Sones plays the guitar and fancied the music of artists such as Jack Johnson and Eric Clapton. His wife, Tiffany Sones, is a master at the piano.
But their children were keen to learn instruments whose tunes are rooted in the past. Dylan chose the banjo and Cade picked up the fiddle.
"Three years ago, they decided they wanted to play traditional folk and bluegrass music," Matthew Sones said. "Here in South Mississippi, it's really rare."
Dylan and Cade practice nearly every day. They participate in jam sessions with other young musicians on Monday nights and have the opportunity to play with veterans on Thursdays. They take lessons from Jerry Johnston, and their father often plays the guitar and supplies vocals.
"I play with them and I push them," he said. "I kind of motivate them to keep playing and play hard."
Cade said he didn't find the fiddle very entertaining at first.
"I didn't like it that much," he said. "It just wasn't that fun." The brothers can't read music, but he said things started getting exciting when they realized they didn't have to read notes to be able to play.
"I started learning some songs and I started liking it a little bit more," he said. "Then I figured out I could play by ear."
Cade's favorite song to play is "Jersulaem's Ride," a traditional bluegrass piece. One his favorite things about playing his stringed instrument is he feels like his talent makes him unique.
"Athletes are really strong and fast, and smart kids make all A's, so this makes me feel like it's my special thing."
The pick on Dylan's thumb helps him strum his banjo.
"It was hard for me to understand what finger picks and what strings (to play) and how to keep my fingers down on the banjo," he said.
But once he got the hang of it, Dylan's fingers helped him produce the magical sound that transports listeners back to the '50s.
His favorite songs to play are "Wildwood Flower" and "Shucking the Corn."

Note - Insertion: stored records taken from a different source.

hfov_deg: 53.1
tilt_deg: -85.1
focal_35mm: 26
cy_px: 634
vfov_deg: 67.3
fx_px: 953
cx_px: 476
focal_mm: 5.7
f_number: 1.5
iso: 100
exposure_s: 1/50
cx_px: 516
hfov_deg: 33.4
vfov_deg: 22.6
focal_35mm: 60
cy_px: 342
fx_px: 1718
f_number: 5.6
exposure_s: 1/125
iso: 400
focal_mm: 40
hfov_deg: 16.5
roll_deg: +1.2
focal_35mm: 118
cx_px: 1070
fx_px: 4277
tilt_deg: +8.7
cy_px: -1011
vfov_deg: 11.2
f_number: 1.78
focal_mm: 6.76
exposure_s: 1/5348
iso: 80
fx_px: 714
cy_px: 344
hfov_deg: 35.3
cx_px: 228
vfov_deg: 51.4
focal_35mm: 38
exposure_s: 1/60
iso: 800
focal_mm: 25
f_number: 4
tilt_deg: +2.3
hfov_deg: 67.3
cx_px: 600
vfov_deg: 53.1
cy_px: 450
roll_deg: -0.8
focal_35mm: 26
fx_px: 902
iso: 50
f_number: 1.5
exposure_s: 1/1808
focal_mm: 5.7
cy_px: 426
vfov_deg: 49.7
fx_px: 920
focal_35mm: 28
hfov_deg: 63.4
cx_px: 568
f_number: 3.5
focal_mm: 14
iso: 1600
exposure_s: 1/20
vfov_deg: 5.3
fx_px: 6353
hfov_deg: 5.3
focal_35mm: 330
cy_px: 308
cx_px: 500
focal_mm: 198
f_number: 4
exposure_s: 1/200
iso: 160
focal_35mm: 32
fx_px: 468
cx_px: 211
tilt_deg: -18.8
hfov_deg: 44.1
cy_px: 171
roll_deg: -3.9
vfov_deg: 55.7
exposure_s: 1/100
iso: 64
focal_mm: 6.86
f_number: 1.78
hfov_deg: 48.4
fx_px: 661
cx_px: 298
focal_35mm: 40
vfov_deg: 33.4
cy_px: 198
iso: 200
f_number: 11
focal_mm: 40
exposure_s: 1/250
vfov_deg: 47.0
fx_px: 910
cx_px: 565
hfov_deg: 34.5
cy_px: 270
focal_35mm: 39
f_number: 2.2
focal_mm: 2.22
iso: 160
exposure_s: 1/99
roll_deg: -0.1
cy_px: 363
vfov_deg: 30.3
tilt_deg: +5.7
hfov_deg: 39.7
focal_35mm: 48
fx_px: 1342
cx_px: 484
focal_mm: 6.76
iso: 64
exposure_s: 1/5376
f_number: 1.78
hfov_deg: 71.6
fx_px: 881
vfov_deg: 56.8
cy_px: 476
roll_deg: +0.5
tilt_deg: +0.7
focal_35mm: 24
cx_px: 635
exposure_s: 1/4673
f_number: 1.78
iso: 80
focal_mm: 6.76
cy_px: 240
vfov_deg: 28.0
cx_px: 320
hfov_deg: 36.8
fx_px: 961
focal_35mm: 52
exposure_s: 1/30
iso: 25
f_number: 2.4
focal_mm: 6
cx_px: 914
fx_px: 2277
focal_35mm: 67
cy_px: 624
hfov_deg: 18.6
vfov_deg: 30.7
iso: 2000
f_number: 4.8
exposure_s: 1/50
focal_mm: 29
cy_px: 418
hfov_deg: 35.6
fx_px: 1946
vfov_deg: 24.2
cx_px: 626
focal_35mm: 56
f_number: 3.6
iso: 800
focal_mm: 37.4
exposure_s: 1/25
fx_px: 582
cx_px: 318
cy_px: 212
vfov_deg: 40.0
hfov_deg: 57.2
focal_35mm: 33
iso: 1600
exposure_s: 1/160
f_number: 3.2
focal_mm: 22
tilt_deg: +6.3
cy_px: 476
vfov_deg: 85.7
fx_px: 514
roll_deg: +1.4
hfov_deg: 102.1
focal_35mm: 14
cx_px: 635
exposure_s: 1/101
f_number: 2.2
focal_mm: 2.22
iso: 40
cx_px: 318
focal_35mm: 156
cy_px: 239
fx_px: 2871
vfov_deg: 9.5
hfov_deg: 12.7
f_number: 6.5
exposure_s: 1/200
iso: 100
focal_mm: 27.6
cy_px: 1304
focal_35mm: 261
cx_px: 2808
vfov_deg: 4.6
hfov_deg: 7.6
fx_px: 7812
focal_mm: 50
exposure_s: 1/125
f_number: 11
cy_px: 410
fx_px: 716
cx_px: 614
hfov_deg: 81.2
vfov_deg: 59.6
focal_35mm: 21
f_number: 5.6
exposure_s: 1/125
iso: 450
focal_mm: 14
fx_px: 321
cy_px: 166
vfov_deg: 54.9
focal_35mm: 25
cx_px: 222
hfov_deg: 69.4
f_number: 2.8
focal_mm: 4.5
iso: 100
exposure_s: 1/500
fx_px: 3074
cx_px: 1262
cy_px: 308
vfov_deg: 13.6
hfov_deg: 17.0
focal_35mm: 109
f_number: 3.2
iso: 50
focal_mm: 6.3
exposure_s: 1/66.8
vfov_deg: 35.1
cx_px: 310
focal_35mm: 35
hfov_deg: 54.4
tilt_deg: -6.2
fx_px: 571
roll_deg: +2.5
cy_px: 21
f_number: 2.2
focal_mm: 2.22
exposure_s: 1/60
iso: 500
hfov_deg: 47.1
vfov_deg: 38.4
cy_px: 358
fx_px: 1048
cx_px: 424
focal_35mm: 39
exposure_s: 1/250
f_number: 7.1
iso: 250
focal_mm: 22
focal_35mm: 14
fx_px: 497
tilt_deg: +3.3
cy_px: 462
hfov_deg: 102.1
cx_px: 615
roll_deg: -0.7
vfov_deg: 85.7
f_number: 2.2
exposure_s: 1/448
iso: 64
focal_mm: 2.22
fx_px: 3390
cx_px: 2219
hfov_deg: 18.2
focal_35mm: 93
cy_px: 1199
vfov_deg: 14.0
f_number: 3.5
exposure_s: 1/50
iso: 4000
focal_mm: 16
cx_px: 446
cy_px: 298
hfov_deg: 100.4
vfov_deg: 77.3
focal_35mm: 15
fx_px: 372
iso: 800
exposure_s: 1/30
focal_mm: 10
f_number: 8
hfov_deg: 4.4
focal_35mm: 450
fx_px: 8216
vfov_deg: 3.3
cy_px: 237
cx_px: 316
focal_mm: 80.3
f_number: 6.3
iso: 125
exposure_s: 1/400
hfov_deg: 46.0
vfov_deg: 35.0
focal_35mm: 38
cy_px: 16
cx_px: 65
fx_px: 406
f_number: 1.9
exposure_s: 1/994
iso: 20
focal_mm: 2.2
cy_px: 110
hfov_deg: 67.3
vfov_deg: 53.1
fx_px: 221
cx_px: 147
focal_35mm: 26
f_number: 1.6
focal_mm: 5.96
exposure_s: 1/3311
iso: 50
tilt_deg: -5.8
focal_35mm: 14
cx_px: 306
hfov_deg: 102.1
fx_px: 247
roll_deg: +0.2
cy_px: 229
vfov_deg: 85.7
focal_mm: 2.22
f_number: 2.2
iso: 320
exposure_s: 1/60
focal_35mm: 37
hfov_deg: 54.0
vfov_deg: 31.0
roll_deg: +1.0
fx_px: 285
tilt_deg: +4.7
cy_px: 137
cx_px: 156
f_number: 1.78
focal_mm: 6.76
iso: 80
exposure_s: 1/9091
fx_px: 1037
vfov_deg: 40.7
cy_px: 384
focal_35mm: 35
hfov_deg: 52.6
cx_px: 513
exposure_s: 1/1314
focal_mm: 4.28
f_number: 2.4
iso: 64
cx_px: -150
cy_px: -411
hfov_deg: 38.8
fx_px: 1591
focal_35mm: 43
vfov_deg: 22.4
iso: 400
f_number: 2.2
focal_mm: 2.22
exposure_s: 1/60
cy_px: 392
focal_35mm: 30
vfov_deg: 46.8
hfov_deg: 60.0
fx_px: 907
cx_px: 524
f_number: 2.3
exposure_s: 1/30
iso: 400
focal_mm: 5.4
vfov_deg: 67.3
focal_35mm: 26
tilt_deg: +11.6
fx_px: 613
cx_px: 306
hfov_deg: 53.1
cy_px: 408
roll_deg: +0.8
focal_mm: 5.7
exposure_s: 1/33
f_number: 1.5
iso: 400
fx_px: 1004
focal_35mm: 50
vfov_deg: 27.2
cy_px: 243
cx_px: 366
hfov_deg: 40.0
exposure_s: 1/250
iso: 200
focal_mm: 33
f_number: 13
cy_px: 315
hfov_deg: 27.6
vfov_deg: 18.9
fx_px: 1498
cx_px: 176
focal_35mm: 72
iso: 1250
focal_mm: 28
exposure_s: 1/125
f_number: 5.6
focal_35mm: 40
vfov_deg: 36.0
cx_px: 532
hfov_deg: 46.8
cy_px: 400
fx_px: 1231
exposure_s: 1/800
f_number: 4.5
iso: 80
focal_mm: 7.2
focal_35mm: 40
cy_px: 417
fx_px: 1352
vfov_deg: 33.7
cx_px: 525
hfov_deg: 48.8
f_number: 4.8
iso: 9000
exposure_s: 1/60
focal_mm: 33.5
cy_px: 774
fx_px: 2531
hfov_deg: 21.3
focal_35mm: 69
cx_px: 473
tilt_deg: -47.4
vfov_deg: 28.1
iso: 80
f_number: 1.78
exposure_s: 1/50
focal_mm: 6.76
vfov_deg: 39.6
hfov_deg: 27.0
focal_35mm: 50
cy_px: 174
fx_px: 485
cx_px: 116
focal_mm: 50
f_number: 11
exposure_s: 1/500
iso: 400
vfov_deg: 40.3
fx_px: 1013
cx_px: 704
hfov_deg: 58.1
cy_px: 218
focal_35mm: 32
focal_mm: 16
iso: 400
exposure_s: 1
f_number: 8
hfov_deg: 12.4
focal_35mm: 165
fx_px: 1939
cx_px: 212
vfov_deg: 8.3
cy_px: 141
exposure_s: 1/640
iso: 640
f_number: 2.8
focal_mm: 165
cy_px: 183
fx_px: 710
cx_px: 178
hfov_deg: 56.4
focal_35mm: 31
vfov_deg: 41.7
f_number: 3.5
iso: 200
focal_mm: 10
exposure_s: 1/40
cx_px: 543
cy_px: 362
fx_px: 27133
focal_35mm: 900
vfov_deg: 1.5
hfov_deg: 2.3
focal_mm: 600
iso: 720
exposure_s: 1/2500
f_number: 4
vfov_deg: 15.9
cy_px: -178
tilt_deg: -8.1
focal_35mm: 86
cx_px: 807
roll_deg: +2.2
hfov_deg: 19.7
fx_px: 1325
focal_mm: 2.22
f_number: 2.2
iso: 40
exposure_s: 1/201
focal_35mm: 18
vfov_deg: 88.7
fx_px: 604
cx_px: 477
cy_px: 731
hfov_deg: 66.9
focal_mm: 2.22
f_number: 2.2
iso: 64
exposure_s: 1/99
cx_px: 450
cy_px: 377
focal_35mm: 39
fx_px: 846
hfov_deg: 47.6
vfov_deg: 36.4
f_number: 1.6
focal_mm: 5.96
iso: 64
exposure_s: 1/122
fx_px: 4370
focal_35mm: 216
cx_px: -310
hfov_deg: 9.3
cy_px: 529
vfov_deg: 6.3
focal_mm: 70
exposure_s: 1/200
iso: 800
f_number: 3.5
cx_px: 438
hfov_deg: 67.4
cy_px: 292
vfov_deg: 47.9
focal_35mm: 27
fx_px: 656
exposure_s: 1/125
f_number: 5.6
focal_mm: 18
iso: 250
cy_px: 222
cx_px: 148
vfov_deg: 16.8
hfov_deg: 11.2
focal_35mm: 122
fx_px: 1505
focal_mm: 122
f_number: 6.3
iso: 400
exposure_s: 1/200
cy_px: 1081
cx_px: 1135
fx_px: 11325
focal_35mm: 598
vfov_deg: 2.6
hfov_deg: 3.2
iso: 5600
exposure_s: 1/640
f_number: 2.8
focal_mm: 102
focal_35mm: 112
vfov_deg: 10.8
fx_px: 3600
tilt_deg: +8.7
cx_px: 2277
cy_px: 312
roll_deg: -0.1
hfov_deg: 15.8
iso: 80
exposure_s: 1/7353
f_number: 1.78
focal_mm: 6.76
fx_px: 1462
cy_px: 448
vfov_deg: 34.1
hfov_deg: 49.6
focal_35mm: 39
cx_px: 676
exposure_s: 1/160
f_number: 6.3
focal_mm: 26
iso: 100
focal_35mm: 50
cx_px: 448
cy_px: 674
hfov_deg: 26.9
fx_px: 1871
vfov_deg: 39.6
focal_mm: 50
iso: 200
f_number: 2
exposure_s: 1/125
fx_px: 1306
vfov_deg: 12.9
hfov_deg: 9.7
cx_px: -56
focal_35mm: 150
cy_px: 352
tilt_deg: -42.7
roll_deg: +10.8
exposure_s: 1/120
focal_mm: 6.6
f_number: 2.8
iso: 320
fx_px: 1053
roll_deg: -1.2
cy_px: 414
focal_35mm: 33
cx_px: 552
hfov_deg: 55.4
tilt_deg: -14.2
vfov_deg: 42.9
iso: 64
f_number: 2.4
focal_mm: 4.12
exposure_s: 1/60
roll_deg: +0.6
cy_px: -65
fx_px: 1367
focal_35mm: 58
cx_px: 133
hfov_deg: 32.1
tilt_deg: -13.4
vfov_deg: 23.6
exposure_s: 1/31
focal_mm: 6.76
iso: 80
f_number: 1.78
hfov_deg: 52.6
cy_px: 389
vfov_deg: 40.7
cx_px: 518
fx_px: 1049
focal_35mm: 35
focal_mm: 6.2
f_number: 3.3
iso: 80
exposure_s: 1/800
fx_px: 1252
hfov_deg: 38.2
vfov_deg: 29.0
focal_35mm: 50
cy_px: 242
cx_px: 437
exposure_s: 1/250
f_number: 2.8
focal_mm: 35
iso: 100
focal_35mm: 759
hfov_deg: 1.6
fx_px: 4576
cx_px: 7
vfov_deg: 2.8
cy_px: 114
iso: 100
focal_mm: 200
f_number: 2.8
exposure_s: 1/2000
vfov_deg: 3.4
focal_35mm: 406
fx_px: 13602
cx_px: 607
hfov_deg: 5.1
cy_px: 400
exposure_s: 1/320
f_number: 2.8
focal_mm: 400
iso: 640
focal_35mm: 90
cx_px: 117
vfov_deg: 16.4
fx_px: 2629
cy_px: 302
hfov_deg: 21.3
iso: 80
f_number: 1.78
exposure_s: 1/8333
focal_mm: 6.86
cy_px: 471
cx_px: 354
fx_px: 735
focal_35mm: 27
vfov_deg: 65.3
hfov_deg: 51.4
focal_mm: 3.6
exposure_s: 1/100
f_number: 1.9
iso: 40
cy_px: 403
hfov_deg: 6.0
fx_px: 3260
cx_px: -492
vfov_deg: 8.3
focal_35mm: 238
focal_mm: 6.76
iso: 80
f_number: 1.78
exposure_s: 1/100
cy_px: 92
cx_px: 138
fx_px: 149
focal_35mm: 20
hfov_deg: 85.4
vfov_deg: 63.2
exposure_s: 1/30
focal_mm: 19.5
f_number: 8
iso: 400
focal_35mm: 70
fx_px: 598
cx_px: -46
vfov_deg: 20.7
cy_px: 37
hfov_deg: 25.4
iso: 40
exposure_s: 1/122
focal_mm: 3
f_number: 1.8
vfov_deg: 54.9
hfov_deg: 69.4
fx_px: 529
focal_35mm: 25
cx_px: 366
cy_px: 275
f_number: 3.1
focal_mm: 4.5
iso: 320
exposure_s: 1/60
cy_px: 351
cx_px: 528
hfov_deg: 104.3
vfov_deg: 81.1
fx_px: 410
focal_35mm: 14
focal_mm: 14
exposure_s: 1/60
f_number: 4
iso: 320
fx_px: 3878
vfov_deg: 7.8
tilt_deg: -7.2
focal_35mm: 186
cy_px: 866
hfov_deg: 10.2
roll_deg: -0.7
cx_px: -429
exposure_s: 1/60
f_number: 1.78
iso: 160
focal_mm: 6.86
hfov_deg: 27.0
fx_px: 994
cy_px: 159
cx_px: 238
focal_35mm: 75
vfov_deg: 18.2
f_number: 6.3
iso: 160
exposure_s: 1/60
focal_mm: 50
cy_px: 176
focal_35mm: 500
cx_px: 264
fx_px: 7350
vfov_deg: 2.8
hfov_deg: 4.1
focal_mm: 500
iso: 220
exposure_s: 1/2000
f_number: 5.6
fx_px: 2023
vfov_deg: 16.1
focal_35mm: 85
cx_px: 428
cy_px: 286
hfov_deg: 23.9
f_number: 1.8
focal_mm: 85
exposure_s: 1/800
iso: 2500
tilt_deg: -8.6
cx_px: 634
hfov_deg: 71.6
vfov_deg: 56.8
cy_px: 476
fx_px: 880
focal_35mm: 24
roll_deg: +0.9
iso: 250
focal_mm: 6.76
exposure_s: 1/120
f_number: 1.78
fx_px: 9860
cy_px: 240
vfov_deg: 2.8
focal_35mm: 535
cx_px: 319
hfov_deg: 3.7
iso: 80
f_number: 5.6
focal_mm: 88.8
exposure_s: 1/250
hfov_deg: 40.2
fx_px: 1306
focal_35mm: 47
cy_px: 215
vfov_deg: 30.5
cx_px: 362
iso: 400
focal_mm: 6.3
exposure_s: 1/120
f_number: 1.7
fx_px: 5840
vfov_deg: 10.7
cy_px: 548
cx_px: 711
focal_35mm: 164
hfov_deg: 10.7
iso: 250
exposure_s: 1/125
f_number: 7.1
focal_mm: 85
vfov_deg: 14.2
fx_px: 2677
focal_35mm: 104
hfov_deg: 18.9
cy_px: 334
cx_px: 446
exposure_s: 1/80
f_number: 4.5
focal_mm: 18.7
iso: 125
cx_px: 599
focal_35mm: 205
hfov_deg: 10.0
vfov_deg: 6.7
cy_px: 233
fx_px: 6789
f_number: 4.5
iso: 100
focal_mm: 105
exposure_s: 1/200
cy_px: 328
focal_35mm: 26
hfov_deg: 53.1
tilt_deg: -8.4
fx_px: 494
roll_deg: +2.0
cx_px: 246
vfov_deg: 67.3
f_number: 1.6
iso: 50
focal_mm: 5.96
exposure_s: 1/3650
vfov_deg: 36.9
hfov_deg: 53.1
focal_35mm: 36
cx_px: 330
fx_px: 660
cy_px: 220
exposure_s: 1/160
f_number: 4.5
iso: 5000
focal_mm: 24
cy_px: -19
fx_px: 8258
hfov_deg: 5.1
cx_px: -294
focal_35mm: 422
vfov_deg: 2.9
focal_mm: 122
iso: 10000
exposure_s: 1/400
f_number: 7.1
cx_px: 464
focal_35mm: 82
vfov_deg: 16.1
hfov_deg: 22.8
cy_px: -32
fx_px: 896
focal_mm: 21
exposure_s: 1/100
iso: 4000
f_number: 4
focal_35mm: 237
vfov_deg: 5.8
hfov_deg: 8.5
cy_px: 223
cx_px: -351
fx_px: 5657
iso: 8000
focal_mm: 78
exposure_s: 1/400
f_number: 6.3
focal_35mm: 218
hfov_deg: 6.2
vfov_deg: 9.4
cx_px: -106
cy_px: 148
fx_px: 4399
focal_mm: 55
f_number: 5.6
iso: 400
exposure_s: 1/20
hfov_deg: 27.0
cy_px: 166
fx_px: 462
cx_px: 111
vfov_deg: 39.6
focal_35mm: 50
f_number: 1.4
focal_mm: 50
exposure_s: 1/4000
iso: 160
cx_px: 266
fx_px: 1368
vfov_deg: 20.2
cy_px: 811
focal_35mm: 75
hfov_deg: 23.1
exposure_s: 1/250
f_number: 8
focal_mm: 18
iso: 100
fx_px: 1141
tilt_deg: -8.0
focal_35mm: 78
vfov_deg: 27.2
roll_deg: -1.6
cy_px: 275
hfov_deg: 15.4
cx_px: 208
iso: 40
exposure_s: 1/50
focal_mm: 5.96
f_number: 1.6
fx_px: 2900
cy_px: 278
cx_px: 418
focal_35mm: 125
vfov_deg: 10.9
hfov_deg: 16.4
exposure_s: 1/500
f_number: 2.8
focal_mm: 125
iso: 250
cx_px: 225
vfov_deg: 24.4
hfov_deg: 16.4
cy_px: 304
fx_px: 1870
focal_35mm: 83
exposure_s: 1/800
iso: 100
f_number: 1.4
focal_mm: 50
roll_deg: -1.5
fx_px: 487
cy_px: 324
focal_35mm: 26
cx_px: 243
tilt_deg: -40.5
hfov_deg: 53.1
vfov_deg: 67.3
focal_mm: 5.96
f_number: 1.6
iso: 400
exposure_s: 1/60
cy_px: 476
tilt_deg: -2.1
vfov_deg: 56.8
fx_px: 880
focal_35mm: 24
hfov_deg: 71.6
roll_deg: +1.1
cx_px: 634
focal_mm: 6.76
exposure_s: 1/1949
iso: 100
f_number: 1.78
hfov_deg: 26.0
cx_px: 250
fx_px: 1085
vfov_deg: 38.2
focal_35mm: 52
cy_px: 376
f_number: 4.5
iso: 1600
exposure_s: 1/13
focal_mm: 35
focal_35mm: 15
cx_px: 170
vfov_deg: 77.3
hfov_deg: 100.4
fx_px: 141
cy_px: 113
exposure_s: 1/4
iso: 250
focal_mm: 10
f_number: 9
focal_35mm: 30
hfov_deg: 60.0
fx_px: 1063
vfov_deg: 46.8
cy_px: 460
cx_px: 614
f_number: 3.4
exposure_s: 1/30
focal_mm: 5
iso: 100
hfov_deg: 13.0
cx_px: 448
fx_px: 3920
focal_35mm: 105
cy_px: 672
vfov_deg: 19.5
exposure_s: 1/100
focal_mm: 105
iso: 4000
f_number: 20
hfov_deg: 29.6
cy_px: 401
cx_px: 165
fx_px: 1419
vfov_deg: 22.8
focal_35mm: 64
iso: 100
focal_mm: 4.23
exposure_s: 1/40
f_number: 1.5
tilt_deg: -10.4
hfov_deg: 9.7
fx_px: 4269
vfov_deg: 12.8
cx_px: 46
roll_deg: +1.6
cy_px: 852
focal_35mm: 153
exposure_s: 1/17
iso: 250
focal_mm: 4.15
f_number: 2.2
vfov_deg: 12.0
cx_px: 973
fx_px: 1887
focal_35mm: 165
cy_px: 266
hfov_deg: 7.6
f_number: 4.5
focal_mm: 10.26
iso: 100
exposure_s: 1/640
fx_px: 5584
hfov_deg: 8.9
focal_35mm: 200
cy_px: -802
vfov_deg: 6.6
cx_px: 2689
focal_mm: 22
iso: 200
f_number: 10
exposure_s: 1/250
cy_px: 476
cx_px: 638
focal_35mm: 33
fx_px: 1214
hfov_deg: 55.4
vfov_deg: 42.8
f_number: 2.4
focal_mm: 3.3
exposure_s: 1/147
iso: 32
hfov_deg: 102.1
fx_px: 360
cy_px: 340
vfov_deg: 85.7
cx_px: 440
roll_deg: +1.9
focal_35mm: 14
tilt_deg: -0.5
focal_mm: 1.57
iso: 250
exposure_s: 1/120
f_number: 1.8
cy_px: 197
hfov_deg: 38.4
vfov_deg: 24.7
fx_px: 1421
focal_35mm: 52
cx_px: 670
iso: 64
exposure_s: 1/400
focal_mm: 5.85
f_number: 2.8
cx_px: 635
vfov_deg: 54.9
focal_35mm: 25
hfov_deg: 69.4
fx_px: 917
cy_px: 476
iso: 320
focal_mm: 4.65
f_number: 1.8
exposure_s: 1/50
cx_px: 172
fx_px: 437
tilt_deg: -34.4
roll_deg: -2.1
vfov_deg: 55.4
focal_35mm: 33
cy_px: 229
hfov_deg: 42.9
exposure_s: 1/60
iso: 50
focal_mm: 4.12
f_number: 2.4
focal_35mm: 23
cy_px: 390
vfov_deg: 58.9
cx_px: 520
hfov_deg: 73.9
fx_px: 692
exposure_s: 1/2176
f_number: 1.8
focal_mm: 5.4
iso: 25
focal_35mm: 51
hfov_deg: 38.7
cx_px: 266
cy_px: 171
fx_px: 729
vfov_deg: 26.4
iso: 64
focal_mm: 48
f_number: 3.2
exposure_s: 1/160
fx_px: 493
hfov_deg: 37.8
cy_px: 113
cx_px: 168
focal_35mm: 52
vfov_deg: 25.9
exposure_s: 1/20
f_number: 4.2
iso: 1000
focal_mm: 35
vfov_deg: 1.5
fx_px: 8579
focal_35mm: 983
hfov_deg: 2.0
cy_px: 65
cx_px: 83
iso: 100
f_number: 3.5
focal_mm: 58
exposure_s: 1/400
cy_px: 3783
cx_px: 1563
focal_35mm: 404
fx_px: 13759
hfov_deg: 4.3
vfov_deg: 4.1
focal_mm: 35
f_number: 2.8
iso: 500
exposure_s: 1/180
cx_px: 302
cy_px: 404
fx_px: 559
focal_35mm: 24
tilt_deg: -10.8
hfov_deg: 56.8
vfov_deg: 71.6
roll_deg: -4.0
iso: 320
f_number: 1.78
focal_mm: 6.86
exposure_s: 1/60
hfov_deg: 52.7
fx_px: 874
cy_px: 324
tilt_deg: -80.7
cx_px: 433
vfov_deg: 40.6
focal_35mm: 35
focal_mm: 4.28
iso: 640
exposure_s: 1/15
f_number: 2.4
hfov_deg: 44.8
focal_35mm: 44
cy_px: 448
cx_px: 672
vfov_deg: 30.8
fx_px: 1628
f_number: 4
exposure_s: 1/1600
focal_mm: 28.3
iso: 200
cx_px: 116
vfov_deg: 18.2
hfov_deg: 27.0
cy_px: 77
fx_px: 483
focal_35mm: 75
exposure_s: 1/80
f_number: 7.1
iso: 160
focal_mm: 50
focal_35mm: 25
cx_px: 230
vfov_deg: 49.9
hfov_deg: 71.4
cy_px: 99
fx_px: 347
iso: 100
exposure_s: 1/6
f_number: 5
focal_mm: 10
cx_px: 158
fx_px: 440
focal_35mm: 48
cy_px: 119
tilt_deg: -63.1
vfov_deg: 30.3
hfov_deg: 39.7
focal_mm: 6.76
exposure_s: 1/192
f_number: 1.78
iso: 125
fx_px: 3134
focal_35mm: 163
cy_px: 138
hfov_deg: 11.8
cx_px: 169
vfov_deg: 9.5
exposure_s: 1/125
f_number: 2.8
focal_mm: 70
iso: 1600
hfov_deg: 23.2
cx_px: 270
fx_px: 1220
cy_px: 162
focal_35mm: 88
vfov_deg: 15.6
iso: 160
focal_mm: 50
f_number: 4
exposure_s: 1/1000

He said there's a strings group at school where kids play the violin, but he doesn't know anyone else his age who plays the banjo.
"The sound, it can go with most music. You can always find a way (to play)," he said.
Dylan and Cade have both won music competitions and will perform at this year's Hancock County Fair, set for Sept 23-26 at the county fairgrounds.
Matthew said they often play at Bay St. Louis' Second Saturday Art Walk and at nursing homes across the Coast. All of the tips they make are put into a savings account.
"We can just see the joy it brings whenever we play the old gospel tunes," Dylan said about playing the Biloxi VA. "They know a lot more of the words than my dad does, I'll tell you that much."